MobiColour RESULT: MC #147 Theme: Minimalism - Nov 19-25, 2018

On canvas
IMG_6767.JPG
 
It's simplicity of form and the reduction of shapes to basic geometrical, esp squares and rectangles, that minimalism tends towards if I've read it right. Also a flattening of the palette. Elegance, simplicity and a removal of the subtextural. One quote I liked was:
‘What you see is what you see’.
It's almost opposite to abstractionism in that's it's quite concrete.
Not so much Ceci n'est pas une pipe as Une pipe.
I’m just chatting here, not making any declarative statements...
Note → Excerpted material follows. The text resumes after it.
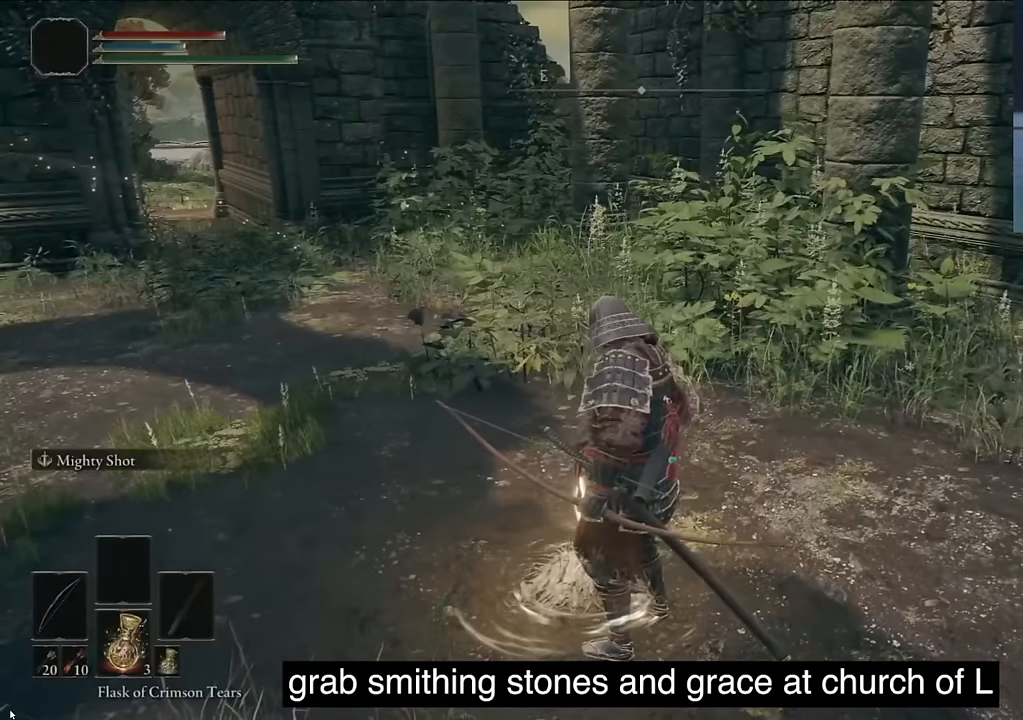
{"buttons": [], "left_stick": "center", "right_stick": "center", "events": []}
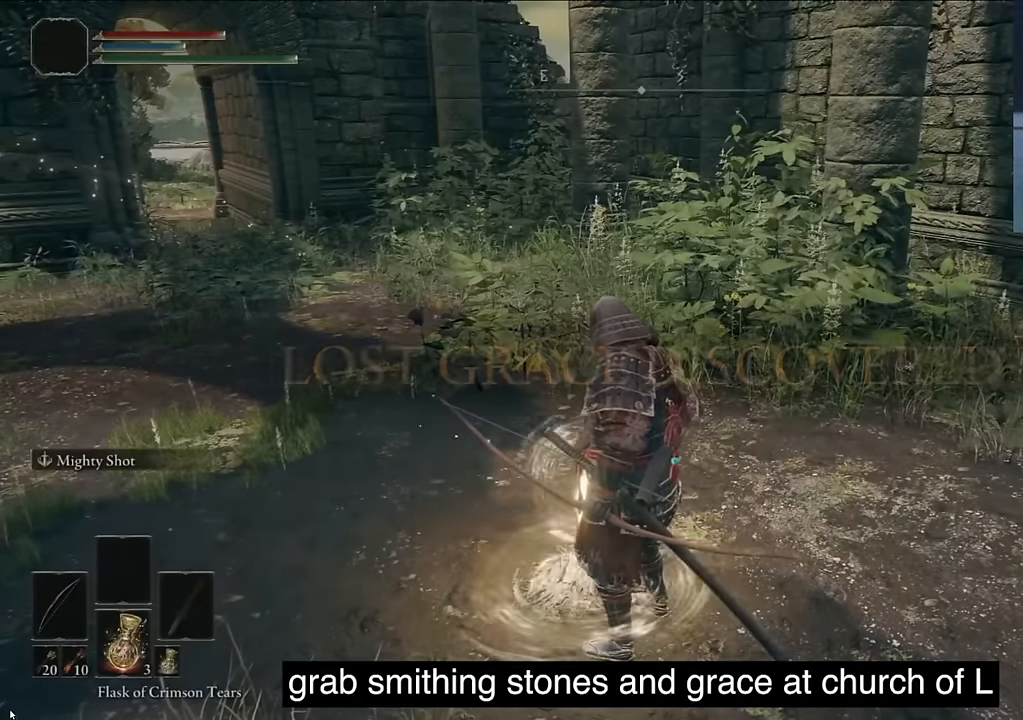
{"buttons": [], "left_stick": "center", "right_stick": "center", "events": []}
Personally, I would leave out the part about squares and rectangles. Simplicity of form, the simplest of shapes, lines, often a minimal colour palette. Even an ordinary square is a higher level of complexity than a simple curved line. I sort of feel a square is rather mechanical compared to forms in nature. Or a flower is highly complex compared to a bent blade of grass. But at a different scale, a flower is a simple blob against an open field.
One thing I read was that some artists ventured into minimalism as a protest against abstractionism. Some of them didn’t even like minimalism but just did it to make a point, hoping the abstractionists would go away and things would get back to normal.
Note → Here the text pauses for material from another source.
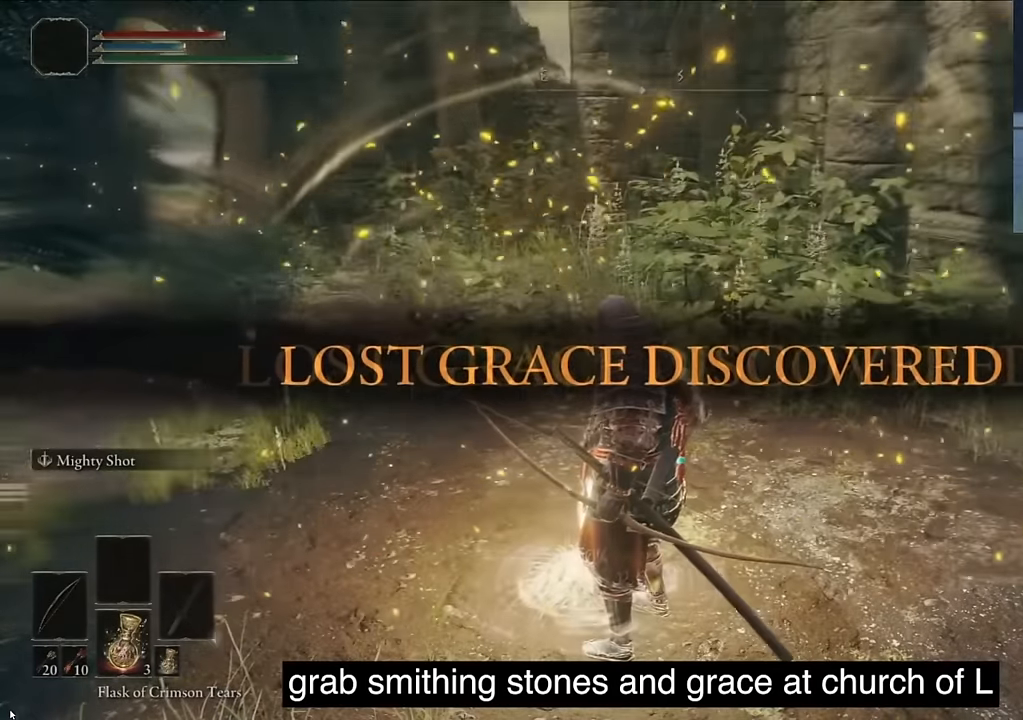
{"buttons": [], "left_stick": "center", "right_stick": "left", "events": [[250, "CIRCLE", "down"], [267, "right_stick", "left"], [367, "CIRCLE", "up"]]}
Sometimes I wonder what is the absolute minimum a picture can have and still be intriguing.
 
I’m just chatting here, not making any declarative statements...
Personally, I would leave out the part about squares and rectangles. Simplicity of form, the simplest of shapes, lines, often a minimal colour palette. Even an ordinary square is a higher level of complexity than a simple curved line. I sort of feel a square is rather mechanical compared to forms in nature. Or a flower is highly complex compared to a bent blade of grass. But at a different scale, a flower is a simple blob against an open field.
One thing I read was that some artists ventured into minimalism as a protest against abstractionism. Some of them didn’t even like minimalism but just did it to make a point, hoping the abstractionists would go away and things would get back to normal.
Sometimes I wonder what is the absolute minimum a picture can have and still be intriguing.
The thing I find curious in this story about the abstractionists and the minimalists is that the central skill we need in order to make a composition is the ability to abstract, or to see the simple lines and shapes, the forms, among the complexity of an average scene. In minimalism we don’t even need to abstract to see the simple forms because that’s all there is in the picture. You could say it is pre-abstracted to the basic forms. So there is no need see through any complexity to discover the simplicity within because the complexity has already been stripped away.
Perhaps in the end that is the defining factor in deciding if an image is truly minimalist. If you have to see through a layer of complexity, in other words abstract, to see the basic forms then the image could be stripped down one more layer. You eventually reach a point where the image cannot be simplified further without ceasing to exist.